- Born: August 3, 1843 New York City, U.S.
- Died: May 10, 1928 (aged 84) New York City, U.S.
- Education: Columbia University Columbia Medical School
- Occupation: Physician
- Spouse: Ellen James Van Buren ​ ​(m. 1868)​
- Children: 6
- Relatives: Nicholas Fish (grandfather) Hamilton Fish (uncle) Stuyvesant Fish (cousin) A. Newbold Morris (cousin)

= Stuyvesant Fish Morris =

American physician (1843–1928)

Stuyvesant Fish Morris (August 3, 1843 – May 10, 1928) was an American physician and the progenitor of Manhattan's prominent family of physicians.

==Early life==
Morris was born in Manhattan on August 3, 1843. He was a son of Richard Lewis Morris (1805–1880) and Elizabeth Sarah Fish (1810–1881). His siblings included Richard Lewis Morris Jr., Elizabeth Stuyvesant Morris, and James Morris.

His maternal grandparents were Nicholas Fish (1758–1833), Adjutant General of New York and Revolutionary War soldier, and Elizabeth (née Stuyvesant) Fish (1775–1854), a descendant of both the Livingston family and Peter Stuyvesant, the last Dutch director-general of New Amsterdam. He was also a nephew of Hamilton Fish, the Governor of New York, U.S. Senator, and U.S. Secretary of State. His paternal grandparents were Helen (née Van Cortlandt) Morris (1768–1812) and James Morris (1764–1827), High Sheriff of New York. His grandfather was a son of Lewis Morris (1726–1798), signor of the Declaration of Independence, from the prominent Colonial-era Morris family of the Morrisania section of the Bronx.

===Education and training===
Morris was educated at Columbia College Grammar School. He graduated from Columbia University in 1863, earning an A.B. degree, and in 1866, earning an A.M. degree. He earned his medical degree from Columbia Medical School in 1867. He trained as the acting Assistant Surgeon, United States, house surgeon for the New York Hospital, and as a sanitary inspector.

==Career==
During the U.S. Civil War, Morris enlisted as a private in the Union Army, Company K, 7th Infantry, New York Regiment on June 1, 1862 and he mustered out on September 5, 1862. The regiment was known as a "Silk Stocking" regiment and "Blue-Bloods" due to the disproportionate number of its members who were part of New York City's social elite, In 1864, he was acting Medical Cadet at Sand's Island and in 1866, he served as acting Assistant Surgeon at Hart and Davids Island during the fourth cholera pandemic.

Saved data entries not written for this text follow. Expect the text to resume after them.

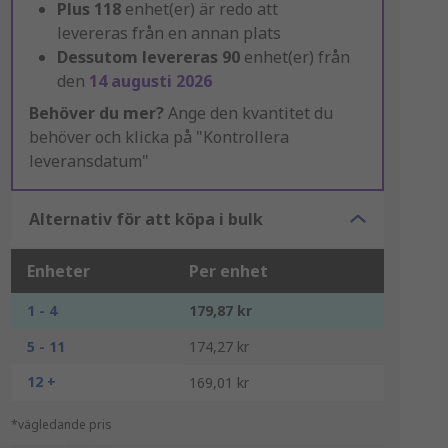
Plus
118
enhet(er) är redo att
levereras från en annan plats
Dessutom levereras
90
enhet(er) från
den
14 augusti 2026
Behöver du mer?
Ange den kvantitet du
behöver och klicka på "Kontrollera
leveransdatum"
Alternativ för att köpa i bulk
Enheter
Per enhet
1 - 4
179,87 kr
5 - 11
174,27 kr
12 +
169,01 kr
*vägledande pris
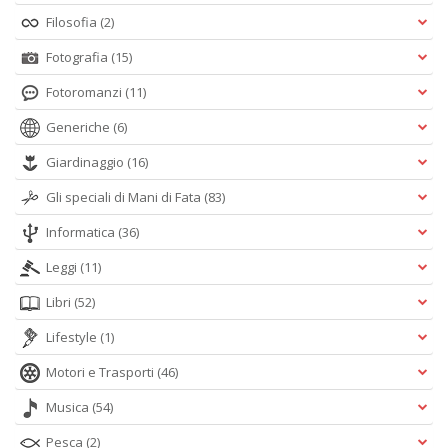
Filosofia
(2)
Fotografia
(15)
Fotoromanzi
(11)
Generiche
(6)
Giardinaggio
(16)
Gli speciali di Mani di Fata
(83)
Informatica
(36)
Leggi
(11)
Libri
(52)
Lifestyle
(1)
Motori e Trasporti
(46)
Musica
(54)
Pesca
(2)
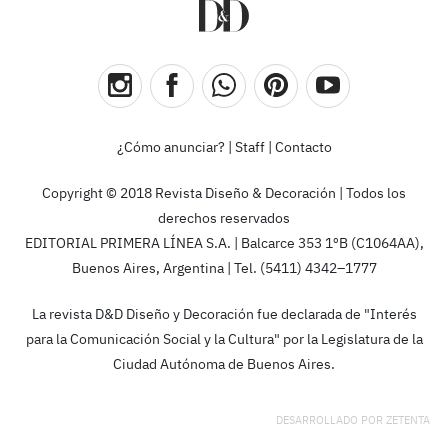
¿Cómo anunciar?
|
Staff
|
Contacto
Copyright © 2018 Revista Diseño & Decoración | Todos los
derechos reservados
EDITORIAL PRIMERA LÍNEA S.A. | Balcarce 353 1ºB (C1064AA),
Buenos Aires, Argentina | Tel. (5411) 4342–1777
La revista D&D Diseño y Decoración fue declarada de "Interés
para la Comunicación Social y la Cultura" por la Legislatura de la
Ciudad Autónoma de Buenos Aires.
DESARROLLADO POR
ZETENTA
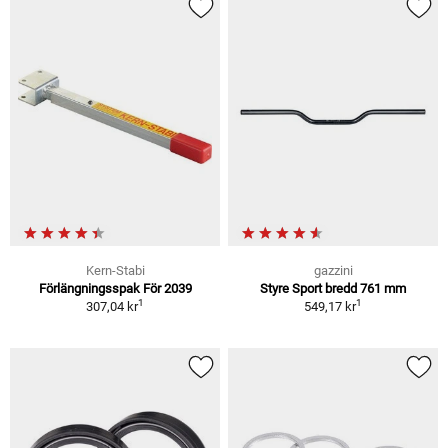
Kern-Stabi
gazzini
Förlängningsspak För 2039
Styre Sport bredd 761 mm
1
1
307,04 kr
549,17 kr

Morris practiced medicine in New York City for more than 40 years. His office was located at 16 East 30th Street in Manhattan. Dr. Morris was published in The New York Times, the New York Medical Journal and the Brooklyn Medical Journal.

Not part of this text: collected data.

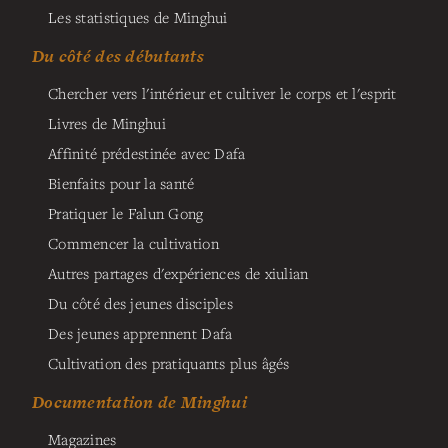
Les statistiques de Minghui
Du côté des débutants
Chercher vers l'intérieur et cultiver le corps et l'esprit
Livres de Minghui
Affinité prédestinée avec Dafa
Bienfaits pour la santé
Pratiquer le Falun Gong
Commencer la cultivation
Autres partages d'expériences de xiulian
Du côté des jeunes disciples
Des jeunes apprennent Dafa
Cultivation des pratiquants plus âgés
Documentation de Minghui
Magazines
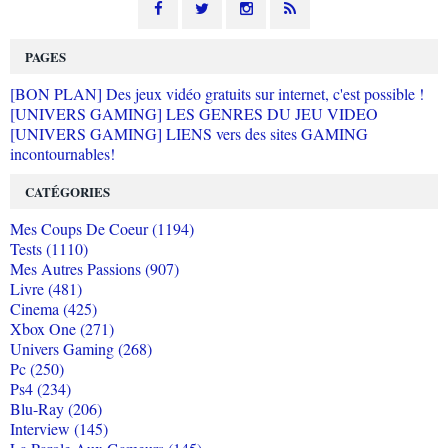
PAGES
[BON PLAN] Des jeux vidéo gratuits sur internet, c'est possible !
[UNIVERS GAMING] LES GENRES DU JEU VIDEO
[UNIVERS GAMING] LIENS vers des sites GAMING
incontournables!
CATÉGORIES
Mes Coups De Coeur (1194)
Tests (1110)
Mes Autres Passions (907)
Livre (481)
Cinema (425)
Xbox One (271)
Univers Gaming (268)
Pc (250)
Ps4 (234)
Blu-Ray (206)
Interview (145)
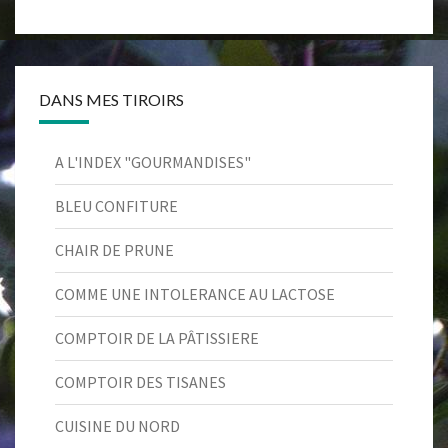
DANS MES TIROIRS
A L'INDEX "GOURMANDISES"
BLEU CONFITURE
CHAIR DE PRUNE
COMME UNE INTOLERANCE AU LACTOSE
COMPTOIR DE LA PÂTISSIERE
COMPTOIR DES TISANES
CUISINE DU NORD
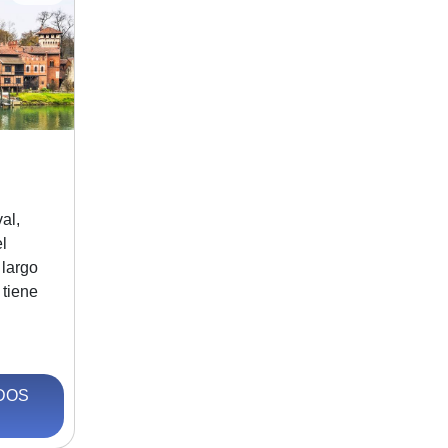
al,
l
 largo
 tiene
DOS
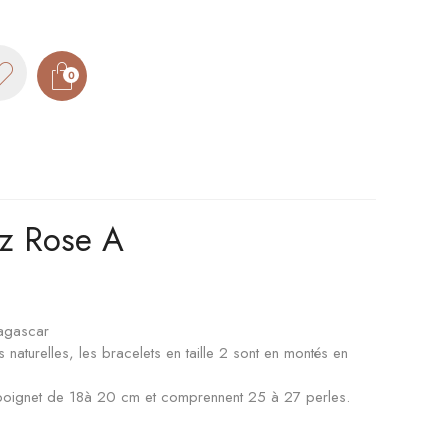
0
tz Rose A
agascar
naturelles, les bracelets en taille 2 sont en montés en
n poignet de 18à 20 cm et comprennent 25 à 27 perles.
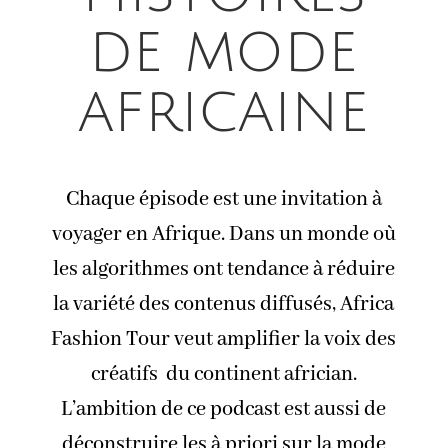
de mode
africaine
Chaque épisode est une invitation à
voyager en Afrique. Dans un monde où
les algorithmes ont tendance à réduire
la variété des contenus diffusés, Africa
Fashion Tour veut amplifier la voix des
créatifs du continent africian.
L’ambition de ce podcast est aussi de
déconstruire les à priori sur la mode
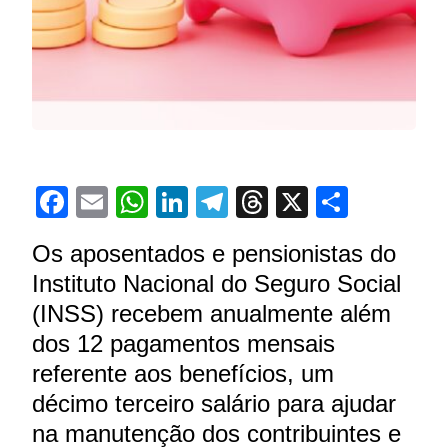
Facebook
Email
WhatsApp
LinkedIn
Telegram
Threads
X
Share
Os aposentados e pensionistas do
Instituto Nacional do Seguro Social
(INSS) recebem anualmente além
dos 12 pagamentos mensais
referente aos benefícios, um
décimo terceiro salário para ajudar
na manutenção dos contribuintes e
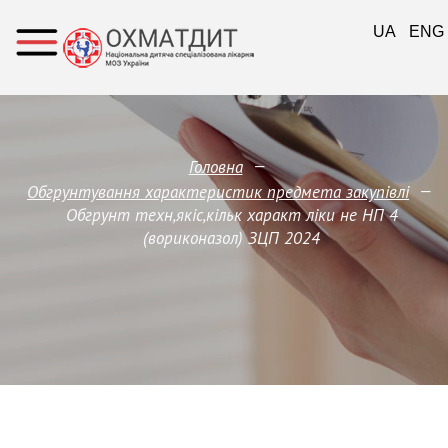
UA
ENG
—
Головна
—
Обгрунтування характеристик предмета закупівлi
Обгрунт техн,якіс,кільк характ ліки не НП 4
(вориконазол) ЗЦП 2024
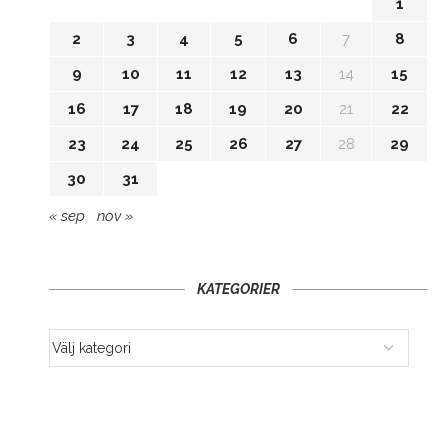
1
2
3
4
5
6
7
8
9
10
11
12
13
14
15
16
17
18
19
20
21
22
23
24
25
26
27
28
29
30
31
« sep
nov »
KATEGORIER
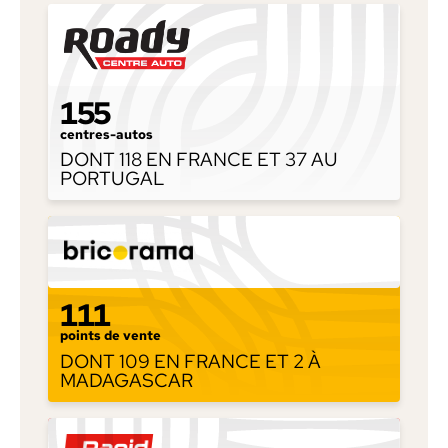
155
centres-autos
DONT 118 EN FRANCE ET 37 AU
PORTUGAL
111
points de vente
DONT 109 EN FRANCE ET 2 À
MADAGASCAR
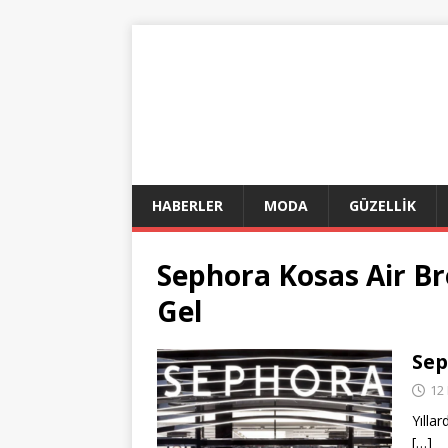
HABERLER
MODA
GÜZELLİK
Sephora Kosas Air Br
Gel
Sep
12
Yıllar
[…]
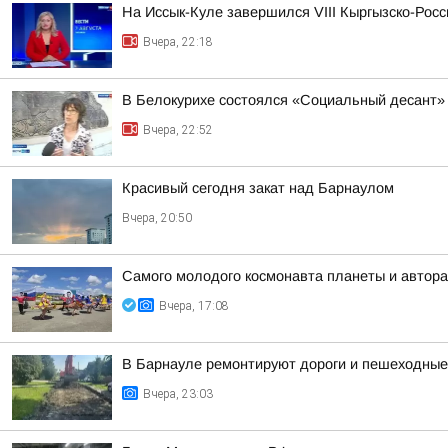
На Иссык-Куле завершился VIII Кыргызско-Рос
Вчера, 22:18
В Белокурихе состоялся «Социальный десант»
Вчера, 22:52
Красивый сегодня закат над Барнаулом
Вчера, 20:50
Самого молодого космонавта планеты и автора
Вчера, 17:08
В Барнауле ремонтируют дороги и пешеходные 
Вчера, 23:03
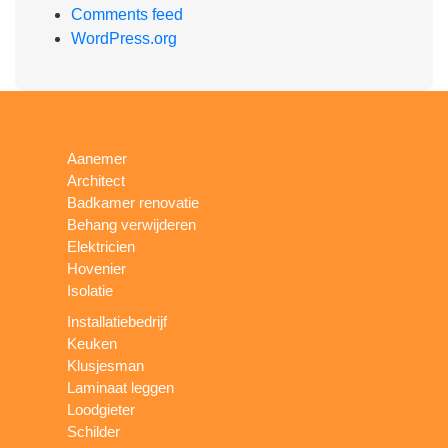
Comments feed
WordPress.org
Aanemer
Architect
Badkamer renovatie
Behang verwijderen
Elektricien
Hovenier
Isolatie
Installatiebedrijf
Keuken
Klusjesman
Laminaat leggen
Loodgieter
Schilder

He retired in 1913, and in 1920 was living at 16 East 30th Street in Manhattan. Dr. Morris was a member of the Century Club and the Saint Nicholas Society. He also served as a member of the board of trustees of the Parochial Fund of the Protestant Episcopal Church in the Diocese of New York.

==Personal life==
On December 10, 1868, he married Ellen James "Elly" Van Buren (1844–1929) at Saint Mark's Church in New York City. Elly's paternal grandfather was the 8th U.S. President Martin Van Buren (1782-1862). They owned a house located in Quogue (a village within Southampton, New York) at the SE corner of Quogue Street and Post Lane, where he was president of the Quogue Field Golf Club. Together, they were the parents of the six children:

- Elizabeth Marshall Morris (1869–1919) who made her debut in 1888. She married Benjamin Woolsey Rogers in 1906.
- Van Buren Morris (1871–1872), who died young.
- Ellen Van Buren Morris (1873–1954) who married Francis Livingston Pell (1873–1945), a descendant of James Duane, in 1899.
- Stuyvesant Morris, who also died young.
- Richard Lewis Morris III (1875–1954), who married Carolyn Whitney Fellowes (b. 1882), a daughter of Cornelius Fellowes, in 1908.
- Stuyvesant Fish Morris Jr. (1877–1925), a stock broker who married Elizabeth Hillis Wynkoop (1878–1930), daughter of Dr. Gerardus Hilles Wynkoop, in 1900. They were the parents of Stuyvesant Fish Morris III (d. 1948).

Morris died at his residence, 116 East 58th Street in Manhattan, on May 10, 1928. His funeral was held at Calvary Church in New York City and was buried at Quogue Cemetery.

===Philanthropy===
In 1907, Morris donated 860 letters addressed to President Van Buren, printed circulars and broadsides, 1,700 other letters and political items to the Library of Congress. His donation, along with that of Mrs. Smith Thompson Van Buren, his mother-in-law, rendered the Library "a remarkably full one of political documents bearing upon the middle period [as of 1907] of the history of the United States."